SÃO PAULO, SP (FOLHAPRESS) – Estandes produtores e importadores de óleos de cânabis para fins medicinais dividiram os corredores da primeira edição da ExpoCannabis Brasil, que aconteceu neste final de semana em São Paulo, com estufas metalizadas para cultivo doméstico, bancos internacionais de sementes, roupas feitas de fibra de cânhamo, cervejas temperadas com terpenos (óleos aromáticos) da maconha, e acessórios para o consumo da planta.
A feira, que acontece há dez anos no Uruguai país onde o uso medicinal e adulto da planta é legalizado, reuniu mais de 130 empresas do mercado de cânabis e 20 mil visitantes em três dias na capital paulista.
Tamanho interesse e diversidade colocou lado a lado grandes empresas do setor da maconha medicinal, que investem milhões em testes clínicos de seus produtos no país, com marcas de seda e de produtos ligados ao consumo adulto da cânabis, das quais algumas empresas do campo terapêutico gostariam de se distanciar num momento de mudanças regulatórias para o setor no Brasil.
Na última semana, o Supremo Tribunal de Justiça (STJ) concedeu salvo-conduto para que pacientes não sofram sanções criminais pelo autocultivo de cânabis para extração de óleo com finalidade medicinal.
No mesmo dia, o presidente do Senado, Rodrigo Pacheco (PSD-MG), apresentou uma PEC (Proposta de Emenda Constitucional) para criminalizar posse e porte de qualquer droga e anunciou uma ressalva para o uso de substâncias com finalidade medicinal.
Além disso, em julho passado a Anvisa emitiu nota proibindo a importação de flores de cânabis para fins terapêuticos, o que gerou corre-corre entre usuários da planta vaporizada.
Entre avanços e retrocessos, empresários do setor avaliaram que o mercado de cânabis no Brasil precisa de mais e melhores regulações para que o país não fique para trás num mercado em expansão pelo mundo. Hoje, o uso medicinal da Cannabis é legal em quase 50 países, enquanto o uso adulto é legalizado e regulado no Canadá, Uruguai, Tailândia e em partes dos EUA.

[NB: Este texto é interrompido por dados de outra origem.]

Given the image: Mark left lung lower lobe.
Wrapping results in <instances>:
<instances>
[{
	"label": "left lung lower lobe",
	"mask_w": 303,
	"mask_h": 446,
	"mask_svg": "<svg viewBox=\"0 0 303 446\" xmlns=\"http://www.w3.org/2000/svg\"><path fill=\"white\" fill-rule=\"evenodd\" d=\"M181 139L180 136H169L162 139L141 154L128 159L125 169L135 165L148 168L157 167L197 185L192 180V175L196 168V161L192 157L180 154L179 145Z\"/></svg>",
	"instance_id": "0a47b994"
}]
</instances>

“Acompanhamos das mudanças no Brasil porque a expectativa é de que a regulação, mais cedo ou mais tarde, acontecerá”, avalia Luiz Borsato, gerente de operações da Milgrows, loja de sementes de maconha, cuja atividade não é ainda regulamentada por aqui.
“O salvo-conduto para autocultivo é um privilégio de poucos, e não existe nenhuma regra para a aquisição de sementes no país”, afirma. “Eu venho do agronegócio e acho que todo o mercado de maconha é agro. Então, a regulação das sementes deveria ser feita, não pela Anvisa, que não tem competência para tratar do tema, mas pelo ministério da Agricultura.”
“O Brasil tem potencial enorme neste setor, como acontece com todo agronegócio. Só que os maiores produtores de sementes de cânabis do mundo estão aqui hoje, mas a Embrapa não está”, critica.
Com corredores lotados de investidores, pacientes, empresários, advogados, curiosos e ativistas pró-cânabis, a feira reuniu também a câmara de comércio de cânhamo industrial do Paraguai e aceleradoras de projetos ligados a maconha do Uruguaia.
O movimento entusiasmou Daiane Zappe, gerente de negócios da Revivid no Brasil, empresa que produz óleos de canabidiol (CBD).
“Estamos há dez anos aguardando a regulação e parece que o tempo não passa. Avançamos, mas ainda temos um longo caminho. E quem tem dor não tem tempo para esperar. Uma criança que convulsiona também não pode esperar”, afirma ela, com conhecimento de causa.
Zappe foi uma das primeiras brasileiras a conseguir autorização judicial, em 2014, para importar um medicamento feito com maconha para o filho que sofria com mais de cem convulsões por dia.
Para ela, a regulação da maconha medicinal anunciada pelo presidente do Senado pode ser um primeiro passo.
“Os debates médicos e científicos no Brasil estão muito avançados. Sabemos que as pessoas são a favor do uso terapêutico, mas não do uso adulto, e isso, a meu ver, é porque falta informação”, avalia. “O mercado brasileiro já está pronto para o uso terapêutico e industrial, só precisa de regulação. Ela precisa acontecer.”
Segundo a organização da ExpoCannabis Brasil, o valor de mercado da maconha pode atingir o total de R$ 26 bilhões no quarto ano após a regulamentação dos três usos da planta: medicinal, adulto e industrial. Deste total, R$ 8 bilhões poderiam ser recolhidos em impostos pelo governo.
Hoje, a Anvisa emite autorizações para a importação em caráter excepcional de produtos à base de cânabis para fins medicinais, e não há legislação nacional sobre o tema.